• Problem requirements
Extract the rows starting at the one containing "Print R, t and" and ending at the one containing "0.023885, -0.014634, 0.622147]]", both included, and reproduce them verbatim.

(Records in a dataset)
▬▬▬▬▬▬▬▬▬▬

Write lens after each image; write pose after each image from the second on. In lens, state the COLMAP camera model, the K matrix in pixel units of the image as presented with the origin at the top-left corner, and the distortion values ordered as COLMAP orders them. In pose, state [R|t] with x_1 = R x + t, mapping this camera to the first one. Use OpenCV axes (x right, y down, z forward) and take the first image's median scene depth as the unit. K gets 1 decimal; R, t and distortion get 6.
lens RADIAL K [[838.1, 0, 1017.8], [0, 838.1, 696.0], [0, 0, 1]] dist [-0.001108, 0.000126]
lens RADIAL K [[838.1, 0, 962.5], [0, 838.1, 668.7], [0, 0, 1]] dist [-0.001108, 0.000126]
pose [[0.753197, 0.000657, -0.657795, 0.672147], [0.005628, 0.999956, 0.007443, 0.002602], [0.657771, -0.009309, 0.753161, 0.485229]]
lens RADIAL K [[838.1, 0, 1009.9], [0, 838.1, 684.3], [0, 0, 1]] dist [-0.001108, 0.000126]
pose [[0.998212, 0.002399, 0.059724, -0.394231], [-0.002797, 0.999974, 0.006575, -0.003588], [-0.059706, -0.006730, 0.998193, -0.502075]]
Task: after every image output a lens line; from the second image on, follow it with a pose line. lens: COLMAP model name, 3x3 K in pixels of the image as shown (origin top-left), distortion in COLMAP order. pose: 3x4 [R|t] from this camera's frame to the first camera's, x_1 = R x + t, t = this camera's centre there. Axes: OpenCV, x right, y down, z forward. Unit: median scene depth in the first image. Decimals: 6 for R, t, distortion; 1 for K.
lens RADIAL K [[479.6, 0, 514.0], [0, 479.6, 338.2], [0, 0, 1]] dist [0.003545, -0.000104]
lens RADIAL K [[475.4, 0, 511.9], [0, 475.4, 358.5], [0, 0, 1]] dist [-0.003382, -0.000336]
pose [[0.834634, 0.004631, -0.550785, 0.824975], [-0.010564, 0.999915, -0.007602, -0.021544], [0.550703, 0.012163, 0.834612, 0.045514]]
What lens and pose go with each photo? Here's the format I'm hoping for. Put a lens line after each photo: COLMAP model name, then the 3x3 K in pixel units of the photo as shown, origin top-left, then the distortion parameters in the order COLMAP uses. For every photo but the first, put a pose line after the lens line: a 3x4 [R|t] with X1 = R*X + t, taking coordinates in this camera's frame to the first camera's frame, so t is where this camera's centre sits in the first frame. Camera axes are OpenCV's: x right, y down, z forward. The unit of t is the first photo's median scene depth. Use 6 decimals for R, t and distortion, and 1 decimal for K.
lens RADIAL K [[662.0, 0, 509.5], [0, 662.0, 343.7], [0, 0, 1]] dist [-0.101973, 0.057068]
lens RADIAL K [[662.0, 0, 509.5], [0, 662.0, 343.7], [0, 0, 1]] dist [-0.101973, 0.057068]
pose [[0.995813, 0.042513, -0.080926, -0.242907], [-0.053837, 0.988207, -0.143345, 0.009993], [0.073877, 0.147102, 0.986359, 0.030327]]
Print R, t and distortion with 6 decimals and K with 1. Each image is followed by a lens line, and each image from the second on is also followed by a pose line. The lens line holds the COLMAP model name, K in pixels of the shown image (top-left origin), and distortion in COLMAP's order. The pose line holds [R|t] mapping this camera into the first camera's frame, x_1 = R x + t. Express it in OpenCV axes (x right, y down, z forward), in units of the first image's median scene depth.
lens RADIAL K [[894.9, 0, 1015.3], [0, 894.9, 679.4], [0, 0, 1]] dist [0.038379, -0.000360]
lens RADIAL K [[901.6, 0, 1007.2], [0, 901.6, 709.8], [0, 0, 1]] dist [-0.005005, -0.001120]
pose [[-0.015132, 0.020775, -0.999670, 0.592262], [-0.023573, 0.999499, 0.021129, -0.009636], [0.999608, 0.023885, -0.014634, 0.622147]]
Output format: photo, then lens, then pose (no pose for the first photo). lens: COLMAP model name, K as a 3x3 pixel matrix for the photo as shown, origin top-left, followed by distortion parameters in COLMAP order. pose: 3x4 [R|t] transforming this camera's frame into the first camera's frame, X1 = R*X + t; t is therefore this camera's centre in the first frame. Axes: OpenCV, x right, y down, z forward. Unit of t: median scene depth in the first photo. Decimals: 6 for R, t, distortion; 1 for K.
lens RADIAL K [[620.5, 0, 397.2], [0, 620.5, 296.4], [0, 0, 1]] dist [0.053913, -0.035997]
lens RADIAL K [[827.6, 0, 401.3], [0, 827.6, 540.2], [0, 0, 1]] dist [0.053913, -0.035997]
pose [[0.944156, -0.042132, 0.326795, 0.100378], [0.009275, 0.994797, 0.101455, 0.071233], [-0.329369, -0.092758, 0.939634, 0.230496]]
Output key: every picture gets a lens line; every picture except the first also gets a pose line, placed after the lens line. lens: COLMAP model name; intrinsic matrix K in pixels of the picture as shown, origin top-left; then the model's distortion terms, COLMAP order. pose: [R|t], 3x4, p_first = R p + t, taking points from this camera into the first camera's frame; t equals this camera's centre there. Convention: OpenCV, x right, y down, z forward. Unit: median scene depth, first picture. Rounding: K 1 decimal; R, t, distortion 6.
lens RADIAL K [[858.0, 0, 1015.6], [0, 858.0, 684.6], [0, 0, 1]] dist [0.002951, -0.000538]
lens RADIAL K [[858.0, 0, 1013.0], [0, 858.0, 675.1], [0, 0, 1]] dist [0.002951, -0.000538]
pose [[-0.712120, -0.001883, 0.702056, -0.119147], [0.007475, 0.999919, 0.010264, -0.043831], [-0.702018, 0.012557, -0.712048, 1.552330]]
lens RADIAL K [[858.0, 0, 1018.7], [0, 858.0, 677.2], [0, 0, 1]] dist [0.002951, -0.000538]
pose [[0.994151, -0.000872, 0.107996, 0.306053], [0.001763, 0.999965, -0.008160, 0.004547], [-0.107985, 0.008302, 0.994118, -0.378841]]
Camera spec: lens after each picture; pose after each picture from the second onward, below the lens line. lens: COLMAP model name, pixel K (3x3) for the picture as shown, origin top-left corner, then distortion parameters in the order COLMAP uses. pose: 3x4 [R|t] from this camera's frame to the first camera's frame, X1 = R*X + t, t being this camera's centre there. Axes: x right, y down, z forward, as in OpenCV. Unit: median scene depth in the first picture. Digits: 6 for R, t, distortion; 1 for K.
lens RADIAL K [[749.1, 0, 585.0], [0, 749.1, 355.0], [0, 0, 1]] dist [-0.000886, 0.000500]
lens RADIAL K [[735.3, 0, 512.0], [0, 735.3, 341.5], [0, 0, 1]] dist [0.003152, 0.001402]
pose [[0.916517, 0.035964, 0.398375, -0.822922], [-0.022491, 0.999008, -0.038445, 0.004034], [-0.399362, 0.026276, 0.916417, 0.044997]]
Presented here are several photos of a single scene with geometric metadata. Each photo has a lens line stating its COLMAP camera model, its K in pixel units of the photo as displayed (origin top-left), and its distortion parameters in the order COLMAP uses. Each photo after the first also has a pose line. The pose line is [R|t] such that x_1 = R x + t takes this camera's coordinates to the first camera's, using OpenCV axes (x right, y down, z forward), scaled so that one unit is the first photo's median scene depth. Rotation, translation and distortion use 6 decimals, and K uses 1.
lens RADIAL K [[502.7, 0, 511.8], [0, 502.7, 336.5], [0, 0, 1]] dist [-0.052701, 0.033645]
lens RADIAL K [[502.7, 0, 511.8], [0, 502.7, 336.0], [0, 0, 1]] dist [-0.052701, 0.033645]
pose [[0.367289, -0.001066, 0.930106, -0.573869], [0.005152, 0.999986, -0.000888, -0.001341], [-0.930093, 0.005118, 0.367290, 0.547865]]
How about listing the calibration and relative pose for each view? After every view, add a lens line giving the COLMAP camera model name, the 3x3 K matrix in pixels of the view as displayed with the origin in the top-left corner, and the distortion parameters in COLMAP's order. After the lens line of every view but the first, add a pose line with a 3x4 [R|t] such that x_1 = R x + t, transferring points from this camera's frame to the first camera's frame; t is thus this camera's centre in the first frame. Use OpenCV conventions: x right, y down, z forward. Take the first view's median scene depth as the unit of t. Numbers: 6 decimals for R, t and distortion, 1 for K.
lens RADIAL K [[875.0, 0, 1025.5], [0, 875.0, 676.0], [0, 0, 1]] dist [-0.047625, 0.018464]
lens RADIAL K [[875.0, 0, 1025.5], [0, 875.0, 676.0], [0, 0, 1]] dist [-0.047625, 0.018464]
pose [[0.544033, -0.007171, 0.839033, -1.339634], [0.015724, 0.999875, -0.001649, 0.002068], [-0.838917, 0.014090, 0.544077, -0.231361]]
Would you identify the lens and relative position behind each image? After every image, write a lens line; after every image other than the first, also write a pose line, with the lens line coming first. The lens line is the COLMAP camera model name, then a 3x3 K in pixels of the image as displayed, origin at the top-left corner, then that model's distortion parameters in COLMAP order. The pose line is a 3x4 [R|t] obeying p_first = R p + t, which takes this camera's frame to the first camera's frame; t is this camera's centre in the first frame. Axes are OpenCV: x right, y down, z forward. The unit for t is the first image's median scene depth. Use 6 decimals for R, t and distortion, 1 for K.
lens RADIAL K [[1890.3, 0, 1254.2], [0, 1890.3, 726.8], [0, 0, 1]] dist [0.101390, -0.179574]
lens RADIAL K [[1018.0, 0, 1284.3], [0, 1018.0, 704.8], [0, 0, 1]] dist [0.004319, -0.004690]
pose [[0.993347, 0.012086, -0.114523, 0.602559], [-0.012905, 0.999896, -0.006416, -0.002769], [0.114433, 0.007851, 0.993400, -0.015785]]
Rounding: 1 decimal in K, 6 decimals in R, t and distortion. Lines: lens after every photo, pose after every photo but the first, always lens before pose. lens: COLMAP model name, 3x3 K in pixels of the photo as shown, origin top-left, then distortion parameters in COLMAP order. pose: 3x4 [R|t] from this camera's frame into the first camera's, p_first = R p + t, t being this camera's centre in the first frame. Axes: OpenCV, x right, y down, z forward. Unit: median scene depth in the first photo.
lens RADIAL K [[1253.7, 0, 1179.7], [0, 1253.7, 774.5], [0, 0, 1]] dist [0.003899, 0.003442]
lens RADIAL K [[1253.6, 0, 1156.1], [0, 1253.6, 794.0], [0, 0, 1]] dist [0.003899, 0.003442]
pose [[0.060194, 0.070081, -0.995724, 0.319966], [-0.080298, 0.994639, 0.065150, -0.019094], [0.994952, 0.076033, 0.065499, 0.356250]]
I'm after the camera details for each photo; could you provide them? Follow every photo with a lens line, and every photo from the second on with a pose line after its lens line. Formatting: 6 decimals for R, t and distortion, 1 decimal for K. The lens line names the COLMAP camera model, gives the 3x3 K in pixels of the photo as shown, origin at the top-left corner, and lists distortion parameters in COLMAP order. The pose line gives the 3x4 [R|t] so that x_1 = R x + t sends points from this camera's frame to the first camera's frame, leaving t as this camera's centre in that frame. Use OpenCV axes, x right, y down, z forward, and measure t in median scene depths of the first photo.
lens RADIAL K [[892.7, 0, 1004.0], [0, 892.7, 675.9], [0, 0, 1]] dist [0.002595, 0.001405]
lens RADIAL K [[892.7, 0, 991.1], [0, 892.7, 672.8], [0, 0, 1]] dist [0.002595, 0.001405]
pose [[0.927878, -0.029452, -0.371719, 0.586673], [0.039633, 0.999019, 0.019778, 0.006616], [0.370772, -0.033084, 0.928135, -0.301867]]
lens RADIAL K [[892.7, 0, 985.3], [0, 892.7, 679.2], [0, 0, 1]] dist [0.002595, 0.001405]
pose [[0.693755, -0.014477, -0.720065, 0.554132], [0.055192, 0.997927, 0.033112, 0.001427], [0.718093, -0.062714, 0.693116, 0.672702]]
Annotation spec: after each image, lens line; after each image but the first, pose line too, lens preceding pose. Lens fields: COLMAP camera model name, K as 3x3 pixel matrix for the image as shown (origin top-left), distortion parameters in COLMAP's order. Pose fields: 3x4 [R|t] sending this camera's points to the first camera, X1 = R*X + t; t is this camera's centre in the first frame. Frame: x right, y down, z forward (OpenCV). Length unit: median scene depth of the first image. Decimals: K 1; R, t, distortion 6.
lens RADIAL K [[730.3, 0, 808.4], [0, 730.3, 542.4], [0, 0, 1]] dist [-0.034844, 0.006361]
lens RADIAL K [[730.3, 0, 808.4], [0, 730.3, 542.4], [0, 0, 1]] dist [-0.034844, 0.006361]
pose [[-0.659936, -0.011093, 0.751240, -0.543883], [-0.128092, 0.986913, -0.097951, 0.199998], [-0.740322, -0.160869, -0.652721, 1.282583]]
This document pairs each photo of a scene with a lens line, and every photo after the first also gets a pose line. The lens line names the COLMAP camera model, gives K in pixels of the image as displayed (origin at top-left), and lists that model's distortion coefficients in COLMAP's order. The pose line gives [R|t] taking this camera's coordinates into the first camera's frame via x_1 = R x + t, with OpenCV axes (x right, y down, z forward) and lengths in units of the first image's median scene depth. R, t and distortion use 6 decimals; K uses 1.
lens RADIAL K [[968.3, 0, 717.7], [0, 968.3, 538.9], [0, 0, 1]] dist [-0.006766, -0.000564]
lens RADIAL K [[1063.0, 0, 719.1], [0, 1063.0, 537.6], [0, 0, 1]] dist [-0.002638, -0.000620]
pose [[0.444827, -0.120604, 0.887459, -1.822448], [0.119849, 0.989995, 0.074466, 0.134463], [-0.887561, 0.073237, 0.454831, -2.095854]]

▬▬▬▬▬▬▬▬▬▬

• Written reply
Print R, t and distortion with 6 decimals and K with 1. Each image is followed by a lens line, and each image from the second on is also followed by a pose line. The lens line holds the COLMAP model name, K in pixels of the shown image (top-left origin), and distortion in COLMAP's order. The pose line holds [R|t] mapping this camera into the first camera's frame, x_1 = R x + t. Express it in OpenCV axes (x right, y down, z forward), in units of the first image's median scene depth.
lens RADIAL K [[894.9, 0, 1015.3], [0, 894.9, 679.4], [0, 0, 1]] dist [0.038379, -0.000360]
lens RADIAL K [[901.6, 0, 1007.2], [0, 901.6, 709.8], [0, 0, 1]] dist [-0.005005, -0.001120]
pose [[-0.015132, 0.020775, -0.999670, 0.592262], [-0.023573, 0.999499, 0.021129, -0.009636], [0.999608, 0.023885, -0.014634, 0.622147]]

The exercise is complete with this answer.